● **What this task involves**: Write out every line below with no difference at all.

● **Data below**:
- - - - -
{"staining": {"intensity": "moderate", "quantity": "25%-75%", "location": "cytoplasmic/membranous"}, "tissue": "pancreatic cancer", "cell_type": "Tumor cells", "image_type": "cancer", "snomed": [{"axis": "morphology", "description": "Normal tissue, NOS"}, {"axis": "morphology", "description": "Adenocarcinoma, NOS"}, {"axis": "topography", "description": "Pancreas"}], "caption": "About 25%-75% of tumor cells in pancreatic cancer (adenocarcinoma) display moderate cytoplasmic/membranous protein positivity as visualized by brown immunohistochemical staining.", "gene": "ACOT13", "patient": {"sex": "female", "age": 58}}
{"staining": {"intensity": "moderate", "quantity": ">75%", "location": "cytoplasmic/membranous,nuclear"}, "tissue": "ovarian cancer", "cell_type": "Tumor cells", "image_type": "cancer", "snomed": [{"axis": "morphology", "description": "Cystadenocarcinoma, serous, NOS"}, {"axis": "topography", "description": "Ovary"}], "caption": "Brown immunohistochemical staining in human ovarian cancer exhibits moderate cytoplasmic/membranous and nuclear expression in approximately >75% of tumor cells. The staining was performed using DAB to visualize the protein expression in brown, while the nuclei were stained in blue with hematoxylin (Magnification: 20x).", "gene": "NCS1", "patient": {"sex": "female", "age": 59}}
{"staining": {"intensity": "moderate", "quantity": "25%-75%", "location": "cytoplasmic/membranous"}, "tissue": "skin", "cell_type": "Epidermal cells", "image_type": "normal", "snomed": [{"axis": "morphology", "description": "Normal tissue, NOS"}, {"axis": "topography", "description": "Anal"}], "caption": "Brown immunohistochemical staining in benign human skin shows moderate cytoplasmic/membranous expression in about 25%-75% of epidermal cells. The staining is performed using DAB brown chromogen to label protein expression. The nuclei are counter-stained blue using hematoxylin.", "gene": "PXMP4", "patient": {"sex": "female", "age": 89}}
- - - - -
● **Response for this exercise**:
{"staining": {"intensity": "moderate", "quantity": "25%-75%", "location": "cytoplasmic/membranous"}, "tissue": "pancreatic cancer", "cell_type": "Tumor cells", "image_type": "cancer", "snomed": [{"axis": "morphology", "description": "Normal tissue, NOS"}, {"axis": "morphology", "description": "Adenocarcinoma, NOS"}, {"axis": "topography", "description": "Pancreas"}], "caption": "About 25%-75% of tumor cells in pancreatic cancer (adenocarcinoma) display moderate cytoplasmic/membranous protein positivity as visualized by brown immunohistochemical staining.", "gene": "ACOT13", "patient": {"sex": "female", "age": 58}}
{"staining": {"intensity": "moderate", "quantity": ">75%", "location": "cytoplasmic/membranous,nuclear"}, "tissue": "ovarian cancer", "cell_type": "Tumor cells", "image_type": "cancer", "snomed": [{"axis": "morphology", "description": "Cystadenocarcinoma, serous, NOS"}, {"axis": "topography", "description": "Ovary"}], "caption": "Brown immunohistochemical staining in human ovarian cancer exhibits moderate cytoplasmic/membranous and nuclear expression in approximately >75% of tumor cells. The staining was performed using DAB to visualize the protein expression in brown, while the nuclei were stained in blue with hematoxylin (Magnification: 20x).", "gene": "NCS1", "patient": {"sex": "female", "age": 59}}
{"staining": {"intensity": "moderate", "quantity": "25%-75%", "location": "cytoplasmic/membranous"}, "tissue": "skin", "cell_type": "Epidermal cells", "image_type": "normal", "snomed": [{"axis": "morphology", "description": "Normal tissue, NOS"}, {"axis": "topography", "description": "Anal"}], "caption": "Brown immunohistochemical staining in benign human skin shows moderate cytoplasmic/membranous expression in about 25%-75% of epidermal cells. The staining is performed using DAB brown chromogen to label protein expression. The nuclei are counter-stained blue using hematoxylin.", "gene": "PXMP4", "patient": {"sex": "female", "age": 89}}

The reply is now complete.